My paper with Dave McDonald was published in the special issue Animal Behaviour, Social Networks (full text). We developed new metrics for weighted social network analyses that were inspired by methods used in population genetics. Our new metrics focus on variance in the strength of relationships, and allow for comparison across different social scales. We apply these metrics to existing data (from long-tailed manakins, mountain goats, and monk parakeets) to show how our new measures can be used to gain new insight into the structure of social groups.

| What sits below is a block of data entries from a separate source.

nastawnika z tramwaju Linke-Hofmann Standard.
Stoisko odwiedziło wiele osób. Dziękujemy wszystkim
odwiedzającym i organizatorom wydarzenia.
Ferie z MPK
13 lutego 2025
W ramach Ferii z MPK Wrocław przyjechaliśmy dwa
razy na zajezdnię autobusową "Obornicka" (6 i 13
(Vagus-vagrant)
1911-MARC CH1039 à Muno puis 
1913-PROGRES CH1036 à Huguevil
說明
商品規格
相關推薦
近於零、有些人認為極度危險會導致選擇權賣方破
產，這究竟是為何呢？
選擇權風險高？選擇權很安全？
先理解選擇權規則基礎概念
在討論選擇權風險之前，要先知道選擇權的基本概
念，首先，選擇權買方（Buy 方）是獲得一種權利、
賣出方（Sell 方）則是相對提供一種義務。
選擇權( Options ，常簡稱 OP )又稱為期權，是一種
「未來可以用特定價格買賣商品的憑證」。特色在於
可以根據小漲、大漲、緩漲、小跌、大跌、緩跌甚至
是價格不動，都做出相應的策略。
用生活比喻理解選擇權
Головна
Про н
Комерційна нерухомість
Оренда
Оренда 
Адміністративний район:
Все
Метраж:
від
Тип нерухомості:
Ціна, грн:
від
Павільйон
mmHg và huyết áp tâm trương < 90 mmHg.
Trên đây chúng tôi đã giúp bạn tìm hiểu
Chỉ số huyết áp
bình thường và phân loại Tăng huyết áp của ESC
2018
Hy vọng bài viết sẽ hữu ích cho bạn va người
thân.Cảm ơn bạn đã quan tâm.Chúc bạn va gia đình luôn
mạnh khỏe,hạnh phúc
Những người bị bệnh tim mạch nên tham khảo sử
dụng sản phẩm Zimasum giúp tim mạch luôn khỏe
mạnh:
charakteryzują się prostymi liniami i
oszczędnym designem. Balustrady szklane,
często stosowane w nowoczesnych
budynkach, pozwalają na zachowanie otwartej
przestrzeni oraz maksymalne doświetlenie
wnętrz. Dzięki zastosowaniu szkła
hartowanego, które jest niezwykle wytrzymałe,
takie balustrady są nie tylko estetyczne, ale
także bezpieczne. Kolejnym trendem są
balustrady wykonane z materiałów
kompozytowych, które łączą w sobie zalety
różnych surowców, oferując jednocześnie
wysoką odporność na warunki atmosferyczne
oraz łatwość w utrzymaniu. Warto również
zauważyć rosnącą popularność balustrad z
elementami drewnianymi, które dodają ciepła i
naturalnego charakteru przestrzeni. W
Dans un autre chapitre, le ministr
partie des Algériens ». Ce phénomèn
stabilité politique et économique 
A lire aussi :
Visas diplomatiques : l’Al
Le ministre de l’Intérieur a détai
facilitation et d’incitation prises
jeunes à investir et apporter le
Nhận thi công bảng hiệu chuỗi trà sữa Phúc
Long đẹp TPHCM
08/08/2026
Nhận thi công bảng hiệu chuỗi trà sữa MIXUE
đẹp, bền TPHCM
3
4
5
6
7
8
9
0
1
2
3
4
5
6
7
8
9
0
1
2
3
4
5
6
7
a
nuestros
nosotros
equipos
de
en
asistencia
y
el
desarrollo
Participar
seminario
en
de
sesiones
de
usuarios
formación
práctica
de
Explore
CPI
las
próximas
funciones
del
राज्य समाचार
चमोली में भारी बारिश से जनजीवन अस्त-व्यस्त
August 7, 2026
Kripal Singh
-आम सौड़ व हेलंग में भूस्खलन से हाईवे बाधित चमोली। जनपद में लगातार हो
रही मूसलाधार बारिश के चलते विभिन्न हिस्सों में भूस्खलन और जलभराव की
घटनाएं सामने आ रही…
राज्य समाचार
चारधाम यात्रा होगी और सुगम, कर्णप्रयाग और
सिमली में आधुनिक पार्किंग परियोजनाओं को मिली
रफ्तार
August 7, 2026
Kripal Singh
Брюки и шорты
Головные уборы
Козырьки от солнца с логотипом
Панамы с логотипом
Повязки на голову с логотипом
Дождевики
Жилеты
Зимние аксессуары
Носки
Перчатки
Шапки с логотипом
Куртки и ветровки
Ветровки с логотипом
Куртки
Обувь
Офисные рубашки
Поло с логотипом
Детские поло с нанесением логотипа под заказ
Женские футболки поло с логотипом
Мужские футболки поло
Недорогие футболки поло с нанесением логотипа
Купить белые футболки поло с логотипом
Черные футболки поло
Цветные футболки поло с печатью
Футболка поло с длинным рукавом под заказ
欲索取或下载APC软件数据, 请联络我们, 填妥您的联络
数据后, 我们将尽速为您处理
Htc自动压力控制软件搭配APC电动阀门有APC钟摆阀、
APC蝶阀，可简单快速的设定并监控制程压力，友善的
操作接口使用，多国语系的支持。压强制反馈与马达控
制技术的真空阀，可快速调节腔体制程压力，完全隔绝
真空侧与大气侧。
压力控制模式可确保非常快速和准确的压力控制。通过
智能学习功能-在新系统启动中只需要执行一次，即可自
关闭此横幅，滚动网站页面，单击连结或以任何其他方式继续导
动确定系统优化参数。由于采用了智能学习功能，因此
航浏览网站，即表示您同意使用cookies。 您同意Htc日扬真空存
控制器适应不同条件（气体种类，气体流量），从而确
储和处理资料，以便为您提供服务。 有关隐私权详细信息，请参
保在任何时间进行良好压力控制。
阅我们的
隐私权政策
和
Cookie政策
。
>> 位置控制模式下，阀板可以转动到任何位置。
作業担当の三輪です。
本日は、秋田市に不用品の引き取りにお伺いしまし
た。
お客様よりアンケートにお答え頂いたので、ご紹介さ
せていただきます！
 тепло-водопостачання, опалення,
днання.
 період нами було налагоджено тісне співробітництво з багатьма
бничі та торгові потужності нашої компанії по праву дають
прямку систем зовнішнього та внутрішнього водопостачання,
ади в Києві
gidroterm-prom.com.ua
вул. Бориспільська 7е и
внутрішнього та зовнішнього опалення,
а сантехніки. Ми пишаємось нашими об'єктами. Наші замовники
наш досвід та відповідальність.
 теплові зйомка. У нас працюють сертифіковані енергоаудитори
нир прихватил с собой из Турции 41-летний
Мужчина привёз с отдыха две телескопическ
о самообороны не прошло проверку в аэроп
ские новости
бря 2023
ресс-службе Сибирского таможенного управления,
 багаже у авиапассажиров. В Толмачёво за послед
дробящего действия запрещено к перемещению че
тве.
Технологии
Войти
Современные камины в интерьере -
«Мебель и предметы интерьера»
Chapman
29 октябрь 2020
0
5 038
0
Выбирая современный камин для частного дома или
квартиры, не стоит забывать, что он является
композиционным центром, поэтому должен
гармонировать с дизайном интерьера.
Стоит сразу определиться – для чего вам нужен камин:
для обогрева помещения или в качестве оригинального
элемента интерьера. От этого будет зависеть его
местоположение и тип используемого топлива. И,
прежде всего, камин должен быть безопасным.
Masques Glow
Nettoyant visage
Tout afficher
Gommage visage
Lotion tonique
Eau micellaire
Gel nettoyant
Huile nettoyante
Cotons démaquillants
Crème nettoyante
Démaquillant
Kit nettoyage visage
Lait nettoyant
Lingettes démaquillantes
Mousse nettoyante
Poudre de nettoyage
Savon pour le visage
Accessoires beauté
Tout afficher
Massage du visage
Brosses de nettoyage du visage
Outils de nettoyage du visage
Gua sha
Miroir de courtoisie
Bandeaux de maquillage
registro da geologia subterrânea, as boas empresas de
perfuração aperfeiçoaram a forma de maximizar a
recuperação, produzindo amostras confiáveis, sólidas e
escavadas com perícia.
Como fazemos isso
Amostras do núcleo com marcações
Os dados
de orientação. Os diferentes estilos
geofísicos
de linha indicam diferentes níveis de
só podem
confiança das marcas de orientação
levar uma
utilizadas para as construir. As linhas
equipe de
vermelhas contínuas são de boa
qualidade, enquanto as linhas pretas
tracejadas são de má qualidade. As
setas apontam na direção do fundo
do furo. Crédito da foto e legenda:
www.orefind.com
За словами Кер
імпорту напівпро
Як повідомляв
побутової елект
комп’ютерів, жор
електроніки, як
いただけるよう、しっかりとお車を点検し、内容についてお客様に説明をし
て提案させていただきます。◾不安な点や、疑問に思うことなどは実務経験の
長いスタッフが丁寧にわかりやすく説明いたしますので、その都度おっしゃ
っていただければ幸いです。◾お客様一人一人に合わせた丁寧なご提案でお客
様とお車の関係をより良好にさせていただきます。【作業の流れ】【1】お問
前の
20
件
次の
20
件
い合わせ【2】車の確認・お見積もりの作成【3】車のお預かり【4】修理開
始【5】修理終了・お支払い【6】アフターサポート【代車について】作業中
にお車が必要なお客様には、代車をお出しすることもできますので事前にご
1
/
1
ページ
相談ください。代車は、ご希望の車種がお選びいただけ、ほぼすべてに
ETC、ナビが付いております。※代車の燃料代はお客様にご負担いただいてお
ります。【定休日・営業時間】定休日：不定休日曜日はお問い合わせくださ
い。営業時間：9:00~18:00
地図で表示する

From the forth-coming SFI Parallax newsletter:
Somewhere between million-node social media networks and the dozen nodes of a wolf pack, there’s a little-explored sphere of social experience. In their recent Animal Behaviour paper, SFI-ASU Postdoctoral Fellow Elizabeth Hobson and co-author David McDonald (University of Wyoming) developed network analysis tools to explore how relationship strengths vary across micro, meso, and macro levels of animal sociality – for example, between an individual and its community, or between a community of individuals and the social network of the entire group. The new tools, adapted from population genetics, could allow researchers to understand whether differences in social environments experienced by a particular animal are the result of individual quirks or are general characteristics of the social organization. The authors successfully applied their metrics to data from three known animal social networks and discussed how their innovation offers a quantitative method to study disease transmission, social complexity, and the flow of information in animal social networks.